### 任务目标
下面的网页节选最后一段写到,有人在回家路上对司机师傅说"有酒方能意识流"。依照节选中的说法,用一到三句话说明司机师傅为什么没有回应。

### 网页节选
^^^^^^^^

16.这时候,远方传来一阵火车经过隧道时发出的汽笛声,在这空旷的夜里,由远及近,尔后渐行渐远,消失在未卜的前方。一切显得苍凉而寂寥。  
  这趟列车上不会有人想到刚刚经过的那个隧道旁边有一个中队,里面有一个人刚刚喝醉酒躺在床上。每个人都有各自的经历与命运,都搭乘着一趟不知去向的单程车,在熙熙攘攘的人海中如蚂蚁一样奔忙。突然觉得人在这个世界上是多么的渺小,多么的微不足道。你如果在这世界上消失,死去,没有多少人会记得。
  这个世界的一切兴衰与你无关……
  …………  
  远方又传来一阵汽笛声。
  哦,孤单的声音,夜间火车汽笛那孤单的声音……
& &(未完待续)   
  “问我何所有,山中唯白云,只堪自怡情,不堪持赠君。”——钱穆《人生十论》
   手把青秧插满田 低头便见水中天      
   心地清净方为道 退步原来是向前
  痛饮狂歌空度日
   飞扬跋扈为谁雄
   “一生大笑能几回,斗酒相逢须醉倒。”(岑参《凉州馆中与诸判官夜集》)
  归云一去无踪迹,何处是前期? 狎兴生疏,酒徒萧索,不似少年时。  
  即此羡闲逸,怅然歌式微。出入惟山鸟,幽深无世人。
  寒树依微远天外,夕阳明灭乱流中。  
  “于是又多了一些心理活动。在推杯换盏时心里猛地一沉,知道正事未办,于是悲从心起。话突然少了,趴在桌子上看着烛光跳动,耳边喧闹渐渐抽象,有《海上花》的意境。于是想起年华老去,突然发觉自己已不再是学生  
  “于是又多了一些心理活动。在推杯换盏时心里猛地一沉,知道正事未办,于是悲从心起。话突然少了,趴在桌子上看着烛光跳动,耳边喧闹渐渐抽象,有《海上花》的意境。于是想起年华老去,自己也过上了混日子的生活。感觉生命轻浮肉身沉重。像一个老男人般突然古怪地离席,于回家的黑暗中恍惚看到童年往事。知道自己有些醉意,便对司机师傅说:有酒方能意识流。师傅见多了,不会有响应,知道天亮之后此人便又会醒:向人陪笑,与人握手,全然不知自己曾如此局促,丑态百出。”

^^^^^^^^

已存数据条目
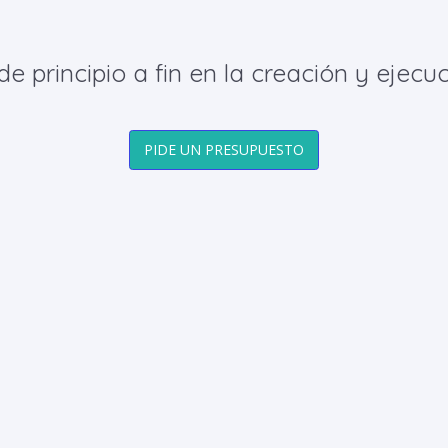
principio a fin en la creación y ejecuc
PIDE UN PRESUPUESTO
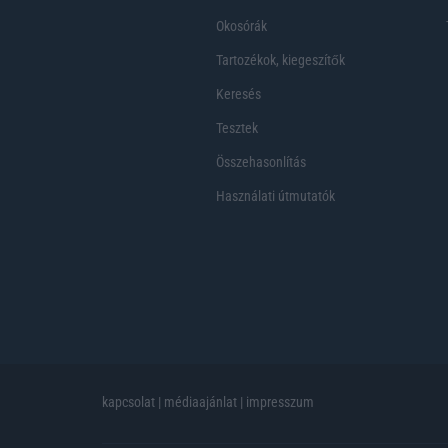
Okosórák
Tartozékok, kiegeszítők
Keresés
Tesztek
Összehasonlítás
Használati útmutatók
kapcsolat
|
médiaajánlat
|
impresszum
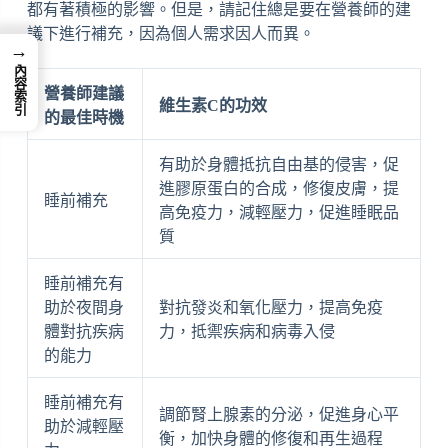
都有著積極的影響。但是，請記住總是要在營養師的建
議下進行補充，因為個人需求因人而異。
→
內容索引
營養師建議
維生素C的功效
的最佳時機
有助於身體抵抗自由基的侵害，促
進膠原蛋白的合成，修復皮膚，提
睡前補充
高免疫力，減輕壓力，促進睡眠品
質
睡前補充有
助於夜間身
對抗發炎和氧化壓力，提高免疫
體對抗疾病
力，抵禦疾病和病毒入侵
的能力
睡前補充有
調節腎上腺素的分泌，促進身心平
助於減輕壓
衡，加快身體的修復和再生過程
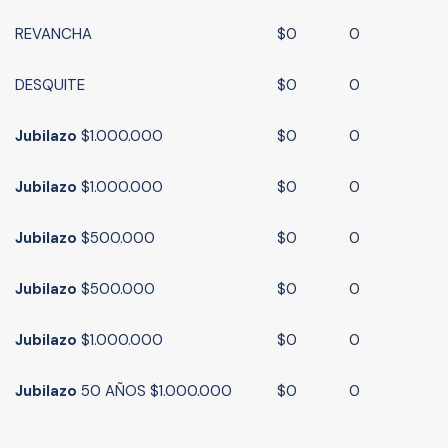
REVANCHA
$0
0
DESQUITE
$0
0
Jubilazo
$1.000.000
$0
0
Jubilazo
$1.000.000
$0
0
Jubilazo
$500.000
$0
0
Jubilazo
$500.000
$0
0
Jubilazo
$1.000.000
$0
0
Jubilazo
50 AÑOS $1.000.000
$0
0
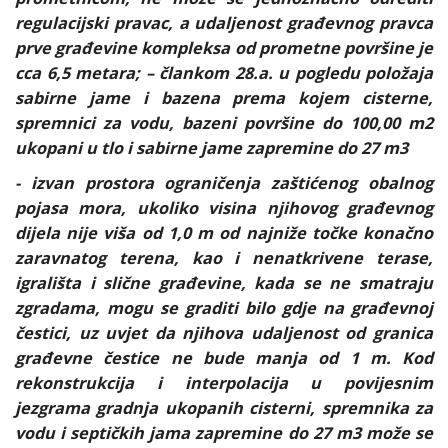
regulacijski pravac, a udaljenost građevnog pravca
prve građevine kompleksa od prometne površine je
cca 6,5 metara; – člankom 28.a. u pogledu položaja
sabirne jame i bazena prema kojem cisterne,
spremnici za vodu, bazeni površine do 100,00 m2
ukopani u tlo i sabirne jame zapremine do 27 m3
- izvan prostora ograničenja zaštićenog obalnog
pojasa mora, ukoliko visina njihovog građevnog
dijela nije viša od 1,0 m od najniže točke konačno
zaravnatog terena, kao i nenatkrivene terase,
igrališta i slične građevine, kada se ne smatraju
zgradama, mogu se graditi bilo gdje na građevnoj
čestici, uz uvjet da njihova udaljenost od granica
građevne čestice ne bude manja od 1 m. Kod
rekonstrukcija i interpolacija u povijesnim
jezgrama gradnja ukopanih cisterni, spremnika za
vodu i septičkih jama zapremine do 27 m3 može se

^^^^^^^^

### 参考答案
因为师傅见多了这种情形。他知道天亮之后这人又会醒过来,照常向人陪笑、与人握手,全然不知自己醉时曾如此局促、丑态百出。